## lilg132 Group Title help with question 2 years ago 2 years ago

1. lilg132 Group Title

$v = {g \over k} (1 - e ^{-kt})$ v = velocity g = gravitational constant which is $9.8 ms ^{-2}$ k = (measured in $s^{-1}$ t = seconds what is e? in the equation

2. lilg132 Group Title

lanaaa to the rescue :p

3. lalaly Group Title

which course are u taking lilg/?

4. lilg132 Group Title

you know already ee can you help me?

5. lalaly Group Title

differentiation?

6. lilg132 Group Title

i think it involves differentiation

7. lalaly Group Title

this is a differential equation and e^-kt is the homogeneous solution

8. lilg132 Group Title

the value for k (s^-1) is 0.15 the value of t you can say is 1 second

9. lilg132 Group Title

what would it be -kte^-kt?

10. lilg132 Group Title

0? :s

11. lalaly Group Title

I still dont get what ur question is, why did u differentiate that? write down the full question lilg

12. lilg132 Group Title

its really long one minute

13. lalaly Group Title

Take ur time im not leavin:)

14. lilg132 Group Title

It is already known that objects falling under the influence of gravity obey the equations of constant acceleration, with a gravitational constant g (usually taken to be 9.8 ms ^-2) that applies to all objects independent of their size or mass Under more realistic conditions, objects falling through air will quickly reach a state of constant velocity, this velocity, which depends on the size, shape, and mass of the falling object, is called terminal velocity. you are on a team developing parachutes for skydivers the velocity v (in ms^-1) of a typical skydiver after t seconds is modelled by your team using the equation $v = {g \over k} (1 - e ^{-kt})$ the value of k (measured in s^-1) is used to model the different stages of the skydivers decent. The table shows some values found through the experimentation: TYPE OF MOTION k(s^-1) Human in free fall 0.15 Parachute deployed 2.00 1) use a spreadsheet to plot the changing velocity over the 0 to 3 seconds for a parachutist 2) what is the terminal velocity for the skydiver? theres more questions but yes im stuck on 1 :p

15. lilg132 Group Title

anyone?

• • • •

What to work on
• 1. Copy word for word the part of the skydiver velocity thread starting with "11. lalaly Group" and going on through "im not leavin:)".
• 2. In the skydiver velocity thread, what value of k is listed for a parachute deployed?
• 3. Continue the skydiver velocity thread from its final post.

Data supplied
• • • •

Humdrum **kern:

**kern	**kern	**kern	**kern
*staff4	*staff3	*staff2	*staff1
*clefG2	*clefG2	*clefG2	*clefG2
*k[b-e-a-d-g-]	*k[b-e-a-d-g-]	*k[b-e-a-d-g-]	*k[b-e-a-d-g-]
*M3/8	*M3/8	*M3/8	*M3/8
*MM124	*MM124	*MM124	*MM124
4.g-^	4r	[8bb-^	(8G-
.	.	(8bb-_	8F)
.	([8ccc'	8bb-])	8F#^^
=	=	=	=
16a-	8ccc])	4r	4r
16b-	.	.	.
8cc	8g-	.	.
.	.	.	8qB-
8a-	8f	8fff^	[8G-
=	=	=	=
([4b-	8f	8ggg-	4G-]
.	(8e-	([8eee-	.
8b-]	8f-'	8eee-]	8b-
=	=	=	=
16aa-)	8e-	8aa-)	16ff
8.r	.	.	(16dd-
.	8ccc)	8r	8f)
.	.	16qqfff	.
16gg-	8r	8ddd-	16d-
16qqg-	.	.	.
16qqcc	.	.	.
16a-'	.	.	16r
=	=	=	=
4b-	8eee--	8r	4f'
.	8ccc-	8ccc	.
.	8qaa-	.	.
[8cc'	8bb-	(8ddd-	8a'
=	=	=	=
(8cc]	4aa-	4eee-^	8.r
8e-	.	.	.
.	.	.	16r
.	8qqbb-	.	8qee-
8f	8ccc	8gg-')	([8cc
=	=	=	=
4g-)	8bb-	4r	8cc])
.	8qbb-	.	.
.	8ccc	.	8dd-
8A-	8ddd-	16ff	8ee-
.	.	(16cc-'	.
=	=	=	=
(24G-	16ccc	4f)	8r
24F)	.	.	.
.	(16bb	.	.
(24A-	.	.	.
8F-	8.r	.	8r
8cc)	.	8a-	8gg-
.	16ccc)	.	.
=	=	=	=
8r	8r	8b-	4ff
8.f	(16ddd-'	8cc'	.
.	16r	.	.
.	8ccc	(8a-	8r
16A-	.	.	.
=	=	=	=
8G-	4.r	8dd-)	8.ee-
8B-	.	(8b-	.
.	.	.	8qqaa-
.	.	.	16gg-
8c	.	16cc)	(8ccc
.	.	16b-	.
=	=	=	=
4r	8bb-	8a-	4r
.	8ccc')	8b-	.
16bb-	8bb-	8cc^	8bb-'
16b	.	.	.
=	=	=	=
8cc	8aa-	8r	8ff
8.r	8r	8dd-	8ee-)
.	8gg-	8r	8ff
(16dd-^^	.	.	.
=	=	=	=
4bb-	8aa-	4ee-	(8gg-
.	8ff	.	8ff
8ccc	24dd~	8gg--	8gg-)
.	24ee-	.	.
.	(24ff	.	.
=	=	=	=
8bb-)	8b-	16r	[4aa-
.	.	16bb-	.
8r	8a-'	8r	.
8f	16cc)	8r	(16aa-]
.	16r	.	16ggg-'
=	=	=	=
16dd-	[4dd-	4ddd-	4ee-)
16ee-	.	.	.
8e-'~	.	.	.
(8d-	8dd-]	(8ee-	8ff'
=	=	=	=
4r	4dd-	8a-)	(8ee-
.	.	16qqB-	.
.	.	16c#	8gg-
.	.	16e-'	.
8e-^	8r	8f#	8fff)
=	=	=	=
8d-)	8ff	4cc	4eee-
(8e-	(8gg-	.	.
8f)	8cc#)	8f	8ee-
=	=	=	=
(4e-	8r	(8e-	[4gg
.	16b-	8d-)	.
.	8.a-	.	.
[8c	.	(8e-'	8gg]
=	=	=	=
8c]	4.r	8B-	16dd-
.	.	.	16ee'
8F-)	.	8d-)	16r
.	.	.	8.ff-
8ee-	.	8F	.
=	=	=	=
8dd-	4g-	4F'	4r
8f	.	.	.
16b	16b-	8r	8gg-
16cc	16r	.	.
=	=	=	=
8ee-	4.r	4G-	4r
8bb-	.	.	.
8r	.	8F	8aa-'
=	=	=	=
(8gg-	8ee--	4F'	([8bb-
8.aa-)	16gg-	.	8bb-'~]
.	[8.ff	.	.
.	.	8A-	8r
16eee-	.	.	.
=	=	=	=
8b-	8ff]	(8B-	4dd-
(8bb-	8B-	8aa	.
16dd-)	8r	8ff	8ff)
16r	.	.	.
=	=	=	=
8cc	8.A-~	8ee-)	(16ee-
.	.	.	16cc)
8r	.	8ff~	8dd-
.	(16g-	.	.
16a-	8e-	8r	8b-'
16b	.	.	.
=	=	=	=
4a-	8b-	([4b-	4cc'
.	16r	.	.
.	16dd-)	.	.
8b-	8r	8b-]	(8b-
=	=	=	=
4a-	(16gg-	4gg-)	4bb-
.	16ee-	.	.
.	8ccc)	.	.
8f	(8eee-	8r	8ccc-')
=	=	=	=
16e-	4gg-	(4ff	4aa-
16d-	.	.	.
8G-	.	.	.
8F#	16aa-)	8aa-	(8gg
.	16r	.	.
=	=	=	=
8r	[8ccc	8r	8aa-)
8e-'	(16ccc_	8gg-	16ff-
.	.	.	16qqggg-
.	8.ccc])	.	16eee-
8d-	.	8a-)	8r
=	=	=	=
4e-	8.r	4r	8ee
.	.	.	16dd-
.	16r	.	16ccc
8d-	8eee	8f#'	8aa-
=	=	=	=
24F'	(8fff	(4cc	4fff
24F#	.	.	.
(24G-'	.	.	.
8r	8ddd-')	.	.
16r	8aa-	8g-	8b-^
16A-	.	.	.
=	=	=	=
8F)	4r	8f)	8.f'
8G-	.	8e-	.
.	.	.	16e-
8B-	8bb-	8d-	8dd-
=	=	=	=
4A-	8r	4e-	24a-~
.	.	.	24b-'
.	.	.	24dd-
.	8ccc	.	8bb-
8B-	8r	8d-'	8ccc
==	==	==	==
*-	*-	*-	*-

• • • •

Results by task
• 1.
11. lalaly Group Title

I still dont get what ur question is, why did u differentiate that? write down the full question lilg

12. lilg132 Group Title

its really long one minute

13. lalaly Group Title

Take ur time im not leavin:)

• 2. 2.00 s^-1

• 3.
16. JopHP Group Title

do u k anything abt Euler's formula ?

17. lilg132 Group Title

no

18. JopHP Group Title

e^x=e^z(cosy + i siny) this is the formula

19. lalaly Group Title

Jop euler cant be used here:S

20. lilg132 Group Title
21. JopHP Group Title

WHY?

22. lilg132 Group Title

e^2.00(1 second) = cos(1) + 2sin(1)

23. JopHP Group Title

did it work with u?

24. lilg132 Group Title

that would give me -1.223244275 (btw i made a mistake it should -2sin(1))

25. lilg132 Group Title

so ${9.8 \over 2.00} (-1.223244275)$

26. lilg132 Group Title

but shoudn't it be ${9.8^{-2} \over 2.00^{-1}}(-1.223244275)$

27. lilg132 Group Title

which gives you -0.02547364171

28. lilg132 Group Title

-0.02547364171^-1

29. lilg132 Group Title

is that right?

30. lilg132 Group Title

which is -39.25626384

31. JopHP Group Title

i think it makes sense But i'm nt sure

32. lilg132 Group Title

but i also forgot to take in account that 2.00 should 2.00^s-1 :S that confuses me the most

33. SmoothMath Group Title

Is your question really just what e is?

34. lilg132 Group Title

thats one of my questions but i can see gets taken out using the eulers formula, if thats what im supposed to use in this. but i need help working out question 1 really

35. lilg132 Group Title

if someone can show me how they would write the equation out with the values that would help me understand alot better

36. experimentX Group Title
37. lilg132 Group Title

where did you get 10 from? and what about when it says k is measured in s^-1?

38. SmoothMath Group Title

Okay okay. Well, the question of what e is is not too hard. e is a mathematical constant. Its value is approximately 2.71828

39. lilg132 Group Title

ok thanks for that smoothmath

40. lilg132 Group Title

also g = 9.8 ms^-2

41. SmoothMath Group Title

Yup. If you want to read more about it or understand why it's important, wikipedia is a good source, as always. http://en.wikipedia.org/wiki/E_(mathematical_constant)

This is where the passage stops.